For Immediate Release
Feb. 20, 2013

Statement on the Results of the 2012 Voluntary Support of Education Survey

Statement by CASE President John Lippincott

The just-released Voluntary Support of Education survey indicates that philanthropic giving to U.S. colleges and universities grew by a modest 2.3 percent during the academic year that ended June 30, 2012.

These results suggest that giving to higher education continues its slow but steady recovery from the global economic downturn that began in 2008. For the 2007-2008 academic year, philanthropic support peaked at $31.6 billion. According to the latest VSE results, giving for the 2011-2012 academic year reached $31 billion, just shy of that record.

Historically, changes in giving to education have tended to follow trends in the overall economy. Given the slow pace of economic growth, it is not surprising that it has taken longer for philanthropic support to recover than it did following previous recessions.

However, there is reason for optimism going forward. The strong performance of the stock market in the second half of calendar year 2012, for example, supports the prediction by college and university fundraisers that giving will grow more rapidly during the 2012-2013 academic year. Those predictions, summarized in the most recent CASE Fundraising Index, suggest the strong possibility that donations in 2012-2013 will set a new record.

Even though it will have taken five or more years to return to record levels of philanthropic support, comprehensive fundraising programs remain one of the best investments colleges and universities can make. According to the CASE Advancement Investment Metrics Study, higher education receives a return of $6 for every $1 invested in its fundraising efforts.

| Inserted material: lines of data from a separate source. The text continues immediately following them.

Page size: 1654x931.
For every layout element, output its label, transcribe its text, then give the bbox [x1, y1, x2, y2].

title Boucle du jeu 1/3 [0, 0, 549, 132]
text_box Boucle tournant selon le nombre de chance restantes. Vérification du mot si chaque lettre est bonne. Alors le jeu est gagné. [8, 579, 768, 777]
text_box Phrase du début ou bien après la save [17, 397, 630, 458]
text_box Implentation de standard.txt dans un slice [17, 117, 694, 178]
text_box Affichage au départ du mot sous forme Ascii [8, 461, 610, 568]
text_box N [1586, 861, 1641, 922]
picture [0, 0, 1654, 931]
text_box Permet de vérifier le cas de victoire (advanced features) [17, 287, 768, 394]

One disturbing trend in the VSE results is a continued decline in the percentage of alumni who contribute to their alma mater. The decline can be attributed in part to a growing population of graduates and the use of family foundations as vehicles for giving. These factors notwithstanding, colleges and universities need to continue to invest in the active engagement of their graduates to ensure their active financial support.

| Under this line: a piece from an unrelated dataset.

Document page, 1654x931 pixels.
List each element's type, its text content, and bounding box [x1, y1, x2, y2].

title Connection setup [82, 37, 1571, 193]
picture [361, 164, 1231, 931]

The VSE survey is voluntary and requires participants to report their numbers following the CASE Reporting Standards & Management Guidelines for Educational Fundraising, 4th edition. The reporting standards are also the basis of the biannual CASE survey on educational fundraising campaigns.

About CASE

The Council for Advancement and Support of Education is a professional association serving educational institutions and the advancement professionals who work on their behalf in alumni relations, communications, development, marketing and allied areas.